Abdurrahman Murad
Abdurrahman Murad

Serambi Mushola dan Segelas Air Hangat


“Kadang, cahaya datang bukan dari lampu terang, tapi dari mushola reot yang dihidupkan oleh anak-anak kecil yang masih percaya pada suara iqamah.”

Matahari sore menyelinap dari balik pohon jengkol di sisi timur desa. Aku duduk di serambi mushola yang lantainya dingin dan sedikit miring. Karpetnya tipis dan sudah mulai sobek di sudut-sudutnya. Tapi hari itu, mushola itu terasa hidup.

Tiga anak laki-laki datang sambil berlari, membawa peci dan sandal jepit. Menyusul dua anak perempuan yang masih malu-malu, lalu satu bocah kecil—usianya belum genap lima tahun—yang ikut-ikutan duduk dan menatapku dengan mata polos.

Namaku Ilham. Dan hari ini aku bukan penyuluh agama, bukan penceramah, bukan pula ustaz. Aku hanya kakak yang datang membawa cerita, dan sedikit pengetahuan yang ingin kubagi dengan hangat.

“Kita mulai ya, dek. Tapi sebelum itu, siapa yang pernah merasa malas salat?”

Semua terdiam. Saling menatap. Lalu si kecil itu angkat tangan sambil tersenyum malu. Semua tertawa.

Aku tak marah, justru bahagia. Karena dari pengakuan jujur, kita bisa mulai berdiskusi dengan hati. Tidak ada dalil panjang. Aku hanya bercerita—tentang Allah yang Maha Sayang, tentang Rasul yang mencintai anak-anak, dan tentang salat yang bisa jadi pelukan saat kita merasa sendiri.

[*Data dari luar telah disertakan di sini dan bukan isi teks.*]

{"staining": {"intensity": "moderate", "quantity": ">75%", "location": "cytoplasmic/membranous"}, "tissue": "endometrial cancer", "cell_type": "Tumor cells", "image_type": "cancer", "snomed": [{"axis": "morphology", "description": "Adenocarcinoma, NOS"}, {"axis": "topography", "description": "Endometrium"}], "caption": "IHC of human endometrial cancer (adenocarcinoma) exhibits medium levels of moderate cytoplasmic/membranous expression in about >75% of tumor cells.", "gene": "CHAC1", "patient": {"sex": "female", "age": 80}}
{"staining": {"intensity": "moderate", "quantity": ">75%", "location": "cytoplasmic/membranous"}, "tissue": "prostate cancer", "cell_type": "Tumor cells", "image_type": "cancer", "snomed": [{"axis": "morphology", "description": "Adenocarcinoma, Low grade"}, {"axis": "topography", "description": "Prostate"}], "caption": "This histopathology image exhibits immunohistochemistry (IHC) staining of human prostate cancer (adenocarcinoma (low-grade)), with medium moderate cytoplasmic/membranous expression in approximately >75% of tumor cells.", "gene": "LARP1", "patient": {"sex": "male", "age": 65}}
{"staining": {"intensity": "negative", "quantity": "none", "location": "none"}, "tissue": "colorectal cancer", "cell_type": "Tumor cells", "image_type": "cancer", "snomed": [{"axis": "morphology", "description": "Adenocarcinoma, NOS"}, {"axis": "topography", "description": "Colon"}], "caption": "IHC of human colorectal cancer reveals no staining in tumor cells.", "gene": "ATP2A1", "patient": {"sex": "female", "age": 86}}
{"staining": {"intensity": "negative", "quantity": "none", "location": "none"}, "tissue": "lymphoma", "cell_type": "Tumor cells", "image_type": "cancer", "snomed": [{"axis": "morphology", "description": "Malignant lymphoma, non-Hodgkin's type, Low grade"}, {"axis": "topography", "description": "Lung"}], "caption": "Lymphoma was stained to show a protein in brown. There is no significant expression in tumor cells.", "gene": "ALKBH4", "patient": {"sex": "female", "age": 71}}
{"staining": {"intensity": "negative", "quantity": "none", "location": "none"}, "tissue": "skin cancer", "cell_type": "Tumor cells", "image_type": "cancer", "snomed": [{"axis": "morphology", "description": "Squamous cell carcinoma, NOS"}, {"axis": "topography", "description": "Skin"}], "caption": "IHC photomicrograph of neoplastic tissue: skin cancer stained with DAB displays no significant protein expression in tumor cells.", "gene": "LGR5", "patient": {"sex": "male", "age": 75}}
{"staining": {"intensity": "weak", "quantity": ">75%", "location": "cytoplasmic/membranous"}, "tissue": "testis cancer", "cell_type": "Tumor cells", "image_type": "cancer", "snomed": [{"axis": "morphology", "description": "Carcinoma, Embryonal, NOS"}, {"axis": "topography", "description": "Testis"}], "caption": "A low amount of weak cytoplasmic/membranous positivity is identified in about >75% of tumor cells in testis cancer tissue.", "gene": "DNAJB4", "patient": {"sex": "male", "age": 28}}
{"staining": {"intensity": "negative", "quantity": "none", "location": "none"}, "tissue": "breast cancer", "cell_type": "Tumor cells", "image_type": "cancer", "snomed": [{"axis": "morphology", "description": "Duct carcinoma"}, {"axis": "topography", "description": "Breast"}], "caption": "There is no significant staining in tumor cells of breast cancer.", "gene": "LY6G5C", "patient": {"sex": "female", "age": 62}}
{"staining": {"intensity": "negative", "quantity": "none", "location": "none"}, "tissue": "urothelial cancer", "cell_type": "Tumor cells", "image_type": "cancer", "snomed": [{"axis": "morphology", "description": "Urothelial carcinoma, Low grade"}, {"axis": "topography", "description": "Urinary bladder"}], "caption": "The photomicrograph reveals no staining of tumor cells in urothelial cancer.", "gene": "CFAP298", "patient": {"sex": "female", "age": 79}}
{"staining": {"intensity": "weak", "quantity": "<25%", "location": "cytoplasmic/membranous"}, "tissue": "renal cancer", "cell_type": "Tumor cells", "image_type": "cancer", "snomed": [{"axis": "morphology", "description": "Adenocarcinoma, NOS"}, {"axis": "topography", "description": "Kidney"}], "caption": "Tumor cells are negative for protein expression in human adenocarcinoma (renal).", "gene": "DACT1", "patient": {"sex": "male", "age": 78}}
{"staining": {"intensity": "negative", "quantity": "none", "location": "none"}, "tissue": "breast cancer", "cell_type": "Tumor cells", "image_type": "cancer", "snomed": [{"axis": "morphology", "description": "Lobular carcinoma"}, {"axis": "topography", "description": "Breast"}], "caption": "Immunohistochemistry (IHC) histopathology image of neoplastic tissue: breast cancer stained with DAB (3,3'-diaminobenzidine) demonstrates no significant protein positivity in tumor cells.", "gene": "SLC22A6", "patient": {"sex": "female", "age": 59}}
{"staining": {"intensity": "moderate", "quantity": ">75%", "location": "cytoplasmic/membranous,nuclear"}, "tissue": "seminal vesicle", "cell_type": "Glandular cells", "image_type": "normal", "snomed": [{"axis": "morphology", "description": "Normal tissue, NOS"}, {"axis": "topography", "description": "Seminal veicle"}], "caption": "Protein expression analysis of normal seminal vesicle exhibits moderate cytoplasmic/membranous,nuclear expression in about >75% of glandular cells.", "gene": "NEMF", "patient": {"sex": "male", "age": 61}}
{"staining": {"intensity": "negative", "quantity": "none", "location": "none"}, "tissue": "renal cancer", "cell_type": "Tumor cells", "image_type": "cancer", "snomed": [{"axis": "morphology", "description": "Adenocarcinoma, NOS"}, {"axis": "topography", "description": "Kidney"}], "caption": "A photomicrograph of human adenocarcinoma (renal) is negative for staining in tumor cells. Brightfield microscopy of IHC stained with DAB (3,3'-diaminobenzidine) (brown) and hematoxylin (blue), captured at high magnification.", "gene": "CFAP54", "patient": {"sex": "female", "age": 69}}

Satu per satu mereka mulai terbuka. Mereka bercerita tentang bapaknya yang sering marah, ibunya yang sakit-sakitan, dan tentang guru sekolah yang kadang membuat mereka merasa tak dianggap. Aku hanya diam dan mendengarkan. Kadang menatap, kadang mengangguk, dan sesekali tersenyum agar mereka tahu bahwa semua yang mereka rasakan itu penting.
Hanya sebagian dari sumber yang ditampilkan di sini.